Funding request to help Navajo Head Start approved
Resolution provides additional $6.3 million to program
- The federal government says the Navajo Nation has been unable to achieve or maintain enrollment of 2,068 children in its Head Start program.
- Navajo Head Start operates two programs in facilities across the reservation.
- The Navajo Nation Council approved the bill that contained the supplemental funding request on Feb. 16.
FARMINGTON — Navajo Nation President Russell Begaye signed a Tribal Council resolution on March 3 to provide approximately $6.3 million in supplemental funding to help Navajo Head Start.
A day before the president signed the resolution, his office issued a press release that explained federal funding to Navajo Head Start had been reduced, and a federal court had denied a preliminary injunction filed on behalf of the program.
Court documents filed in the U.S. District Court for the District of Columbia state the tribe operates Navajo Head Start by a federal grant administered by the Administration for Children and Families under the U.S. Department of Health and Human Services.
The Administration for Children and Families notified the tribe in September that funding for fiscal year 2018 would be reduced from $23 million to $15.7 million because the tribe has been unable to achieve or maintain enrollment of 2,068 children, court documents state.

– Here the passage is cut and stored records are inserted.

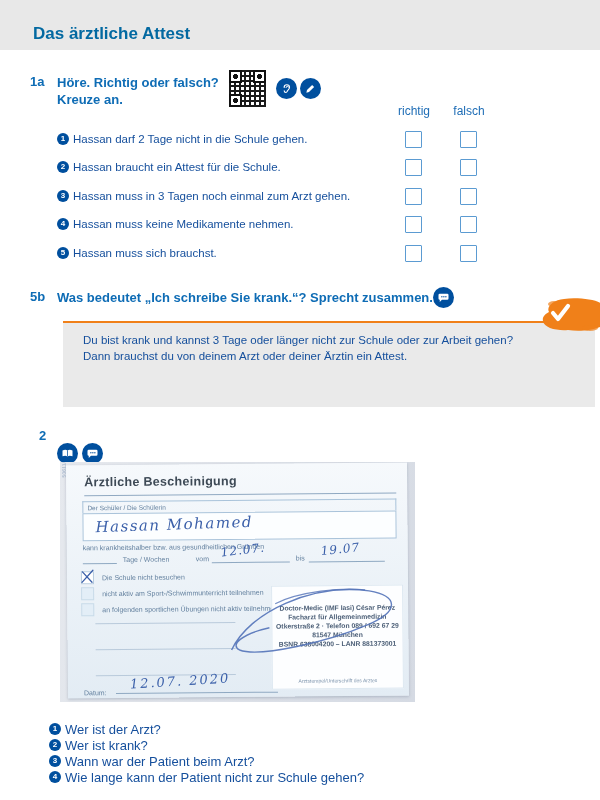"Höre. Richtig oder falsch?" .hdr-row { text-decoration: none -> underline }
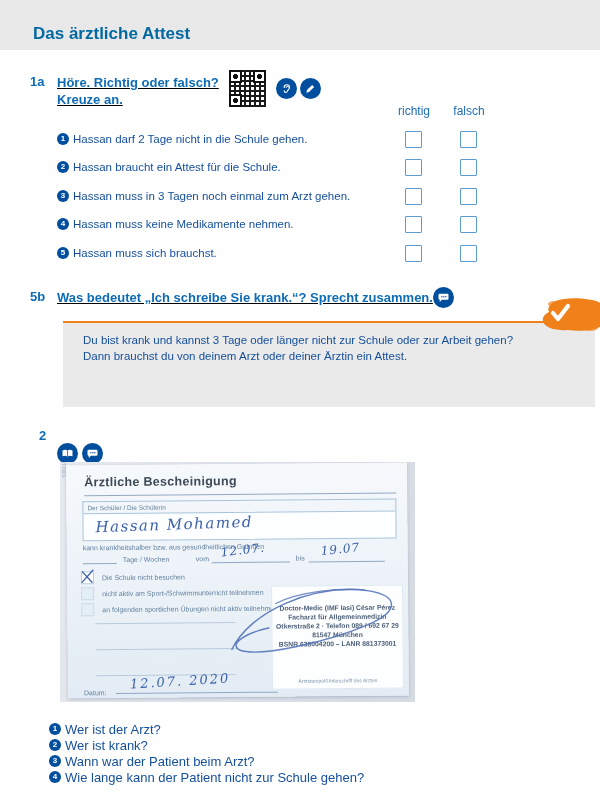"5b" div.sec-num { text: 5b -> 3b }
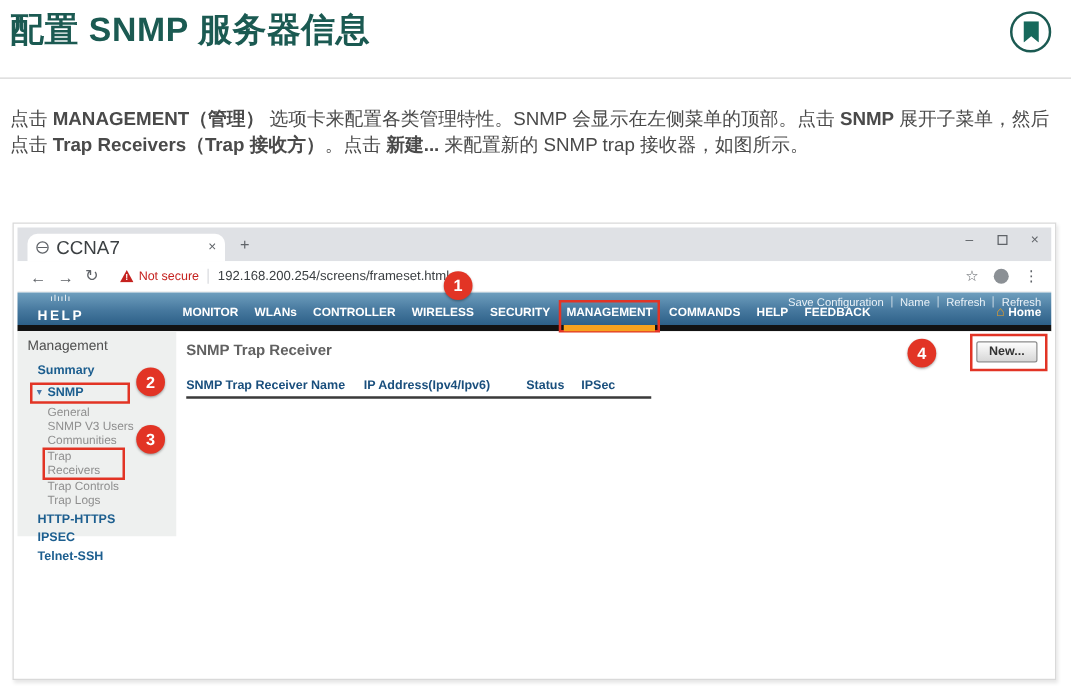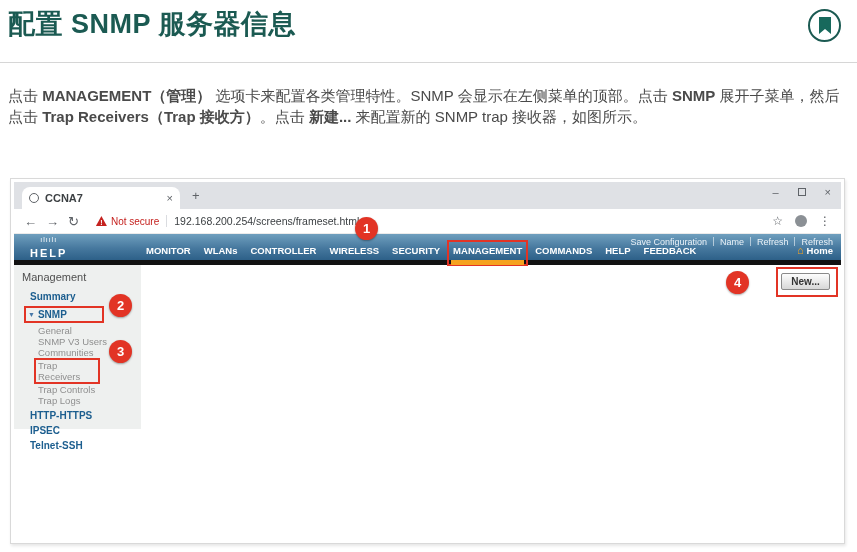"CCNA7" .tab-title { font-size: 11px -> 15px; font-weight: bold -> none }
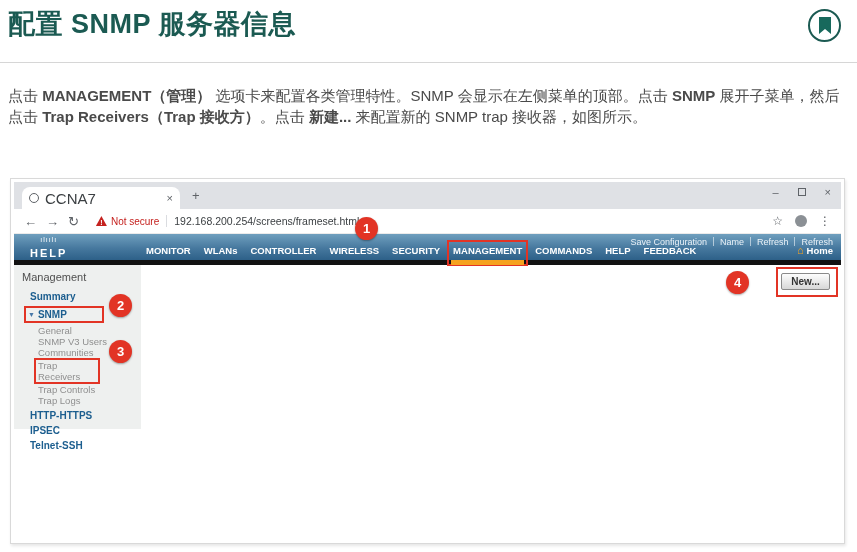"SNMP Trap Receiver" div.main { html: none -> <div> <div>SNMP Trap Receiver</div> <div> <span>SNMP Trap Receiver Name</span> <span>IP Address(Ipv4/Ipv6)</span> <span>Status</span> <span>IPSec</span> </div> </div> }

On Jan. 19, the administration set the amount of $15.7 million for fiscal year 2018, which started on March 1.
In the resolution signed by Begaye, the supplemental funding would be available to Navajo Head Start if the program did not receive federal funding on March 1.
The supplemental funding would only be available to June 30, according to the resolution.
The president's office did not respond to follow-up questions from The Daily Times about the supplemental funding and legal action today.
Navajo Head Start operates two programs in facilities across the reservation. Early Head Start supports children younger than 3 years old and Head Start supports children ages 3 to 5.
On Feb. 2, the Navajo Nation filed a complaint against Health and Human Services Secretary Alex Azar regarding the funding decrease, as well as alleging the department violated policies by failing to notify the tribe of its right to appeal the reduction.
An affidavit from Elvira Bitsoi, acting assistant superintendent for Navajo Head Start, which was attached to court documents, stated a reduction in work force and services would take place if funding was not restored to $23 million.
On Feb. 28, a federal judge denied the tribe's motion for a preliminary injunction and ordered the parties to propose a schedule to manage further proceedings for the case.
The Navajo Nation Council approved the bill that contained the supplemental funding request on Feb. 16.
Speaker LoRenzo Bates said in the statement that when the council considered the bill, one delegate described it as a "bail out" for the federal government.
"Council again is put in a position to fix issues that should not have jeopardized our children's education. Going off of that notion, it is incumbent upon President Begaye and his administration to straighten up Navajo Head Start and get the program on the right track," Bates said.